Queste direzioni sindacali, che finora non temevano di essere scavalcate, non potevano accettare di screditarsi ingoiando il rospo della riforma elaborata da Macron. Ma hanno anche voluto fare sì che la contestazione rimanesse limitata alla problematica delle pensioni e non si estendesse in particolare a quella dei salari, che preoccupa e a volte mobilita anche di più i lavoratori. In imprese come la Airbus o la Caterpillar, dove FO è il sindacato maggioritario, esso ha spiegato chiaro e tondo che non si poteva neanche parlare di prendersela con la direzione aziendale e rischiare di metterne in pericolo la gestione.Le direzioni sindacali volevano dimostrare quanto sono uno strumento indispensabile per il mantenimento dell’ordine sociale… a patto di lasciare loro un qualcosa da presentare ai lavoratori. Il movimento sulle pensioni non ha impedito a FO e alla CFDT di firmare con il Medef, l’organizzazione padronale, un testo su una fasulla “ripartizione del valore aggiunto” nelle imprese, testo che Macron vuole ormai inserire nella legge. Questo dimostra che, anche se momentaneamente tra dirigenti sindacali e governo i ponti sono bruciati, la stessa rottura non si è mai verificata tra loro e il padronato.

Ma l’alta borghesia non ha intenzione di perdersi un’occasione di mettere i lavoratori in ginocchio, con l’aiuto del suo commesso Macron. Vuole mettere le mani su tutte le risorse, per consolidare di più i profitti, nel contesto della crisi e dell’entrata in un’economia di guerra.

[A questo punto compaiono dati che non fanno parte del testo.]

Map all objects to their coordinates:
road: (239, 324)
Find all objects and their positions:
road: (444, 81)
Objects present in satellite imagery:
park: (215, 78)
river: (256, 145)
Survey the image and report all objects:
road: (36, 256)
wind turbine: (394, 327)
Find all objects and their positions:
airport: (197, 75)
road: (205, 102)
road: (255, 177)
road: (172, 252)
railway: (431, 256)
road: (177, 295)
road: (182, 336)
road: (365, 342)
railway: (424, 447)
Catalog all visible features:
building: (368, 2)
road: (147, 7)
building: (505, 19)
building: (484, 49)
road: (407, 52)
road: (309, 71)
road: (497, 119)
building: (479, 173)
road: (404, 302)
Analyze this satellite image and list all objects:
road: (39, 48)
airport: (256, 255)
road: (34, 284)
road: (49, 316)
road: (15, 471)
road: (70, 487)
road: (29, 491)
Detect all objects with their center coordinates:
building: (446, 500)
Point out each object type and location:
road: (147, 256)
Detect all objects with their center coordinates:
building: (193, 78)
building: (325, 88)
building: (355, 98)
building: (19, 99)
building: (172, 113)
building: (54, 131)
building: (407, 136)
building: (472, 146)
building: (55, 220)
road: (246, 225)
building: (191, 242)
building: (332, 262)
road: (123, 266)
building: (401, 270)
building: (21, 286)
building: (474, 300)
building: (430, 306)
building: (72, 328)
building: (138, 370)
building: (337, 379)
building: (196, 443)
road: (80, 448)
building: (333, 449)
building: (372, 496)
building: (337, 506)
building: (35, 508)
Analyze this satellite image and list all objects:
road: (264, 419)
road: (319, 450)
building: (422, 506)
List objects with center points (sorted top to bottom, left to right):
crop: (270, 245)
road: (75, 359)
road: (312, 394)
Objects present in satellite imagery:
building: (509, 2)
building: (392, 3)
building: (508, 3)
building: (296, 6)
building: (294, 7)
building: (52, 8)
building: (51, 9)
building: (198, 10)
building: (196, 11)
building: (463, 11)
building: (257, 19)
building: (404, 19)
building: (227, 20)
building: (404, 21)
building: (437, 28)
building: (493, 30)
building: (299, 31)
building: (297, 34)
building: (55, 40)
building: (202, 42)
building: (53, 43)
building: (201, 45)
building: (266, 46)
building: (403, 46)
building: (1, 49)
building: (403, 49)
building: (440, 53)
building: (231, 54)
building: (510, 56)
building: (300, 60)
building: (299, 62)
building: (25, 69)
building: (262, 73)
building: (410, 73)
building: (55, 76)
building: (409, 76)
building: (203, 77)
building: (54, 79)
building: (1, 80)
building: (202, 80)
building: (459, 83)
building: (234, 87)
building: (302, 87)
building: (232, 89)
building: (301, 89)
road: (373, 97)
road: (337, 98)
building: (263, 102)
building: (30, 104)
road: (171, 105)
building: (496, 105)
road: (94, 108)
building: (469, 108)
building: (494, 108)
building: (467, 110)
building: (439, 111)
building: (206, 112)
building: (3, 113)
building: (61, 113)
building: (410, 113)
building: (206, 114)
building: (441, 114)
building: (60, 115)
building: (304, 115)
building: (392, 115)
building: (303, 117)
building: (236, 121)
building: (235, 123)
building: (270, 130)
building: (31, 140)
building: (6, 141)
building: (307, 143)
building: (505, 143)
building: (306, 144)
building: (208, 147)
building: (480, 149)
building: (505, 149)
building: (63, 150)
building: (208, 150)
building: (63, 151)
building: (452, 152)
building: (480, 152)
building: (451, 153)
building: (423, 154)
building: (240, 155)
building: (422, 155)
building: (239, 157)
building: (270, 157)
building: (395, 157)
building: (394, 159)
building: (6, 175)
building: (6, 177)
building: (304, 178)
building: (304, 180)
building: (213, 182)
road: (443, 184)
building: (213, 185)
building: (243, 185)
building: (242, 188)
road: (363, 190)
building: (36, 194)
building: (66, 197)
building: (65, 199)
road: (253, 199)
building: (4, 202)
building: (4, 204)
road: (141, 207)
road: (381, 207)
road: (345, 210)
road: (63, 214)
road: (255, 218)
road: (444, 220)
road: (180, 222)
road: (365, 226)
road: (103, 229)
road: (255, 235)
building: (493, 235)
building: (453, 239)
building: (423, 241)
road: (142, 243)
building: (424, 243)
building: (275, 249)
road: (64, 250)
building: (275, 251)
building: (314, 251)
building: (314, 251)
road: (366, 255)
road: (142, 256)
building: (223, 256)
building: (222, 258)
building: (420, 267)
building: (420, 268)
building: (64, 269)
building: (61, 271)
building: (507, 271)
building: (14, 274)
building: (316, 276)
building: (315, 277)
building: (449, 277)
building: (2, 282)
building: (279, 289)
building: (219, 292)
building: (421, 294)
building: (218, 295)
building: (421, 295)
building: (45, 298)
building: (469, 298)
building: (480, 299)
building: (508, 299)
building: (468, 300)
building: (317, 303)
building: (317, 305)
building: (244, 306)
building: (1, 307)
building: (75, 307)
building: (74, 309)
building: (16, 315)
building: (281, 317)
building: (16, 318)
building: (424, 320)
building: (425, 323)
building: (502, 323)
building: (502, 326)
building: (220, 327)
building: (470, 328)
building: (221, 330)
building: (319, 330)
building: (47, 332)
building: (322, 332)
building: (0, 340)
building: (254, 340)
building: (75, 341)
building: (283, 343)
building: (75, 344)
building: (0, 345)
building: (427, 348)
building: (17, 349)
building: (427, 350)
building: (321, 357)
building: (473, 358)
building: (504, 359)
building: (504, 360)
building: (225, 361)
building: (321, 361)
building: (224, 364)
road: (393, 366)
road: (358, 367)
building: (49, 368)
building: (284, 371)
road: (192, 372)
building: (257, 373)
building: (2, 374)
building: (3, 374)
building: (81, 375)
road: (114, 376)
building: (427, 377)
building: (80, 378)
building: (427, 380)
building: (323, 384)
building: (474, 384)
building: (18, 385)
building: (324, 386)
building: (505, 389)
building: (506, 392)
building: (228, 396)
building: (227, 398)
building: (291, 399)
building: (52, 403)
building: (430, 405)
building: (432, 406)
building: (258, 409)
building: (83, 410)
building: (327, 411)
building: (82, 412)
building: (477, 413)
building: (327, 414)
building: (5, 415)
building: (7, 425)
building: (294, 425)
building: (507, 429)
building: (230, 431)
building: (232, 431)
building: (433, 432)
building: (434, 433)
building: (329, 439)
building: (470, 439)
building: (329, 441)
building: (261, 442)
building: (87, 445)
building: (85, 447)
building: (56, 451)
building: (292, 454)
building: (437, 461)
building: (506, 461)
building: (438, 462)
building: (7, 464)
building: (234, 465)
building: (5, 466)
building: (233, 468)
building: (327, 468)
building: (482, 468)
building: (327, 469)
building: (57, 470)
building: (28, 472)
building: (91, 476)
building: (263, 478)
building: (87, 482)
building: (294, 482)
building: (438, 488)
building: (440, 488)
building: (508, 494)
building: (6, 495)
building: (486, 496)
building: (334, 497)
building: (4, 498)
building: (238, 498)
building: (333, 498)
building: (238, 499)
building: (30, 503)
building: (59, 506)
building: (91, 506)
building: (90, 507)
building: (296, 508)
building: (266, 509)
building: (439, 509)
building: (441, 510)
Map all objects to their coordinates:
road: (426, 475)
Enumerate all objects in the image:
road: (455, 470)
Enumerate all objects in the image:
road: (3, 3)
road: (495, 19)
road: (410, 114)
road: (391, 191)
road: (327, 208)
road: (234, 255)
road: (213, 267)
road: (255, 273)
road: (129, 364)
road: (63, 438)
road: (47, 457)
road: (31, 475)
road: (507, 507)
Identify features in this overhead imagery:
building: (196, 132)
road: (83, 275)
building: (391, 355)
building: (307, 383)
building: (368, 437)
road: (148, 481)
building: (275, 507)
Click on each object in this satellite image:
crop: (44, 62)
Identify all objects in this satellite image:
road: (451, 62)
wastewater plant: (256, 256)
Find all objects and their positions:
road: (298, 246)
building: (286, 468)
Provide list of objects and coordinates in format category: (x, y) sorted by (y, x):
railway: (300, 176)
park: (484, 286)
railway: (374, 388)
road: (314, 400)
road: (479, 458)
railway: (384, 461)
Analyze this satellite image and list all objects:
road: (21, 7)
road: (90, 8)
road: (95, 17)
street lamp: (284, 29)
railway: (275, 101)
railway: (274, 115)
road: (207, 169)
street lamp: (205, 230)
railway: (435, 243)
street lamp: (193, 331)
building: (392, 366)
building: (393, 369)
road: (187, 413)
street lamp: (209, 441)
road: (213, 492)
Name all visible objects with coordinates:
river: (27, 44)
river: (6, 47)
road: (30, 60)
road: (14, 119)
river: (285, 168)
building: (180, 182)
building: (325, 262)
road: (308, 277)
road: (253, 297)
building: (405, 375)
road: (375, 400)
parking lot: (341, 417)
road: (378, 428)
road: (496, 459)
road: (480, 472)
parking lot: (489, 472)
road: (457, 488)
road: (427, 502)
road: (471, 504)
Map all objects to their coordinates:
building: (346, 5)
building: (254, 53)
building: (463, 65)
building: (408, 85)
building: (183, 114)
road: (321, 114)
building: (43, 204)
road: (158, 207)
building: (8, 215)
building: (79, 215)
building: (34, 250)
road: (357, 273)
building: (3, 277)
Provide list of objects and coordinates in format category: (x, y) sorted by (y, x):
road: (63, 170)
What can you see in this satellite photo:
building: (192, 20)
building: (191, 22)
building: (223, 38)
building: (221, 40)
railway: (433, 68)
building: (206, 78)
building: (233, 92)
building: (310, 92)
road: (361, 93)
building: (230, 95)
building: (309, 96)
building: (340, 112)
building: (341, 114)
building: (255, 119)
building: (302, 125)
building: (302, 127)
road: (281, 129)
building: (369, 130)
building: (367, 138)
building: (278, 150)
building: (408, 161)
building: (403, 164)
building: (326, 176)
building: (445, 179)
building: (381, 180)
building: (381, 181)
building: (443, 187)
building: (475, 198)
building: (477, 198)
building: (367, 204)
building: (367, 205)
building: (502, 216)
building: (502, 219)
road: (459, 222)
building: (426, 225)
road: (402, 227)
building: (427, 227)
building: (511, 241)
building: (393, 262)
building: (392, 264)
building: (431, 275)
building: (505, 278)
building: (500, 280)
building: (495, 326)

Quale estensione dello sciopero?

In realtà durante tutto il movimento la volontà di lotta della classe operaia non è andata oltre il quadro adoperato dalle organizzazioni sindacali sia per esprimere il malcontento che per potere controllarlo. Al contrario di quanto sostenuto da numerosi commentatori e militanti, che hanno parlato di radicalizzazione e valorizzato le azioni di blocco davanti a certe fabbriche o sulle rotatorie o i pedaggi autostradali, non c’è stata un’evoluzione verso scioperi ad oltranza o movimenti più radicali. Le azioni di blocco operate da alcune minoranze, se si sostituissero agli scioperi veri e propri nelle imprese, potrebbero anche essere il sintomo della disperazione, della rinuncia a dare battaglia laddove i lavoratori la possono vincere: nelle imprese, con lo sciopero che è l’unico mezzo di spazzare la resistenza della borghesia. Come ha detto la nostra compagna Nathalie Arthaud, “la radicalità non sta nel dare fuoco ai cassettoni dei rifiuti, bensì nel non raccoglierli”.

Ma la storia del movimento operaio ci insegna che il ritmo, i flussi e i riflussi della lotta di classe possono passare da tante variazioni. Ad esempio, è vero che gli scioperi del giugno 1936 hanno avuto un carattere esplosivo e hanno cambiato natura con l’occupazione delle fabbriche, ma è anche vero che i primi segni del risveglio operaio erano stati osservati in un contesto ben diverso, nel 1934 e nel 1935, nel corso di scioperi che, ferocemente repressi, erano rimasti isolati e non erano riusciti allora a capovolgere il rapporto di forza con la borghesia.

Finora, la persona di Macron cristallizza l’odio ed il rancore. Ma si può sperare che la classe operaia imparerà dall’esperienza dei movimenti che ha sperimentato in questi ultimi anni e che non sono riusciti a ribaltare la situazione: risposte agli attacchi precedenti contro le pensioni, contro la Legge Lavoro di Hollande, o il movimento dei gilets gialli. La classe operaia può trarne la conclusione che potrà vincere solo con scioperi potenti, generalizzati, controllati da essa stessa, che affronteranno il potere di quelli che dirigono davvero l’economia: il grande padronato, i banchieri, i finanziari, cioè quelli che impongono la tabella di marcia a Macron oggi e la imporreranno al suo successore domani…

In questa prospettiva, le forze dei rivoluzionari oggi rimangono insufficienti e non sono in grado di intervenire in modo determinante nella lotta di classe. Invece questa situazione, l’esperienza politica, le discussioni e le prese di coscienze che ne derivano, aprono la possibilità che le idee rivoluzionarie trovino un riscontro maggiore in una frazione della gioventù e della classe operaia che si sono mobilitate. Sarebbe una pregiata garanzia per le prossime battaglie.